* [Material for the task]
.....

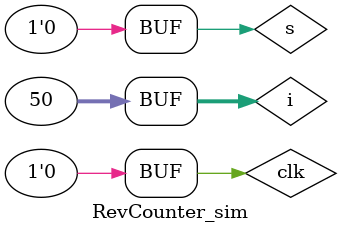
<source format=v>
`timescale 1ns / 1ps


module RevCounter_sim;

	// Inputs
	reg clk;
	reg s;

	// Outputs
	wire [15:0] cnt;
	wire Rc;

	// Instantiate the Unit Under Test (UUT)
	RevCounter uut (
		.clk(clk), 
		.s(s), 
		.cnt(cnt), 
		.Rc(Rc)
	);

	integer i = 0;
	initial begin
		// Initialize Inputs
		s = 1;
		clk = 0;
		for( i=1; i<50; i=i+1)begin
			clk = ~clk;#5;
		end
		
		s = 0;
		for( i=1; i<50; i=i+1)begin
			clk = ~clk;#5;
		end
		
	end
      
endmodule


</source>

.....

* [Your objective]
Your reply should be the entries copied exactly, with all images omitted.

* [Response to the task]
<source format=v>
`timescale 1ns / 1ps


module RevCounter_sim;

	// Inputs
	reg clk;
	reg s;

	// Outputs
	wire [15:0] cnt;
	wire Rc;

	// Instantiate the Unit Under Test (UUT)
	RevCounter uut (
		.clk(clk), 
		.s(s), 
		.cnt(cnt), 
		.Rc(Rc)
	);

	integer i = 0;
	initial begin
		// Initialize Inputs
		s = 1;
		clk = 0;
		for( i=1; i<50; i=i+1)begin
			clk = ~clk;#5;
		end
		
		s = 0;
		for( i=1; i<50; i=i+1)begin
			clk = ~clk;#5;
		end
		
	end
      
endmodule


</source>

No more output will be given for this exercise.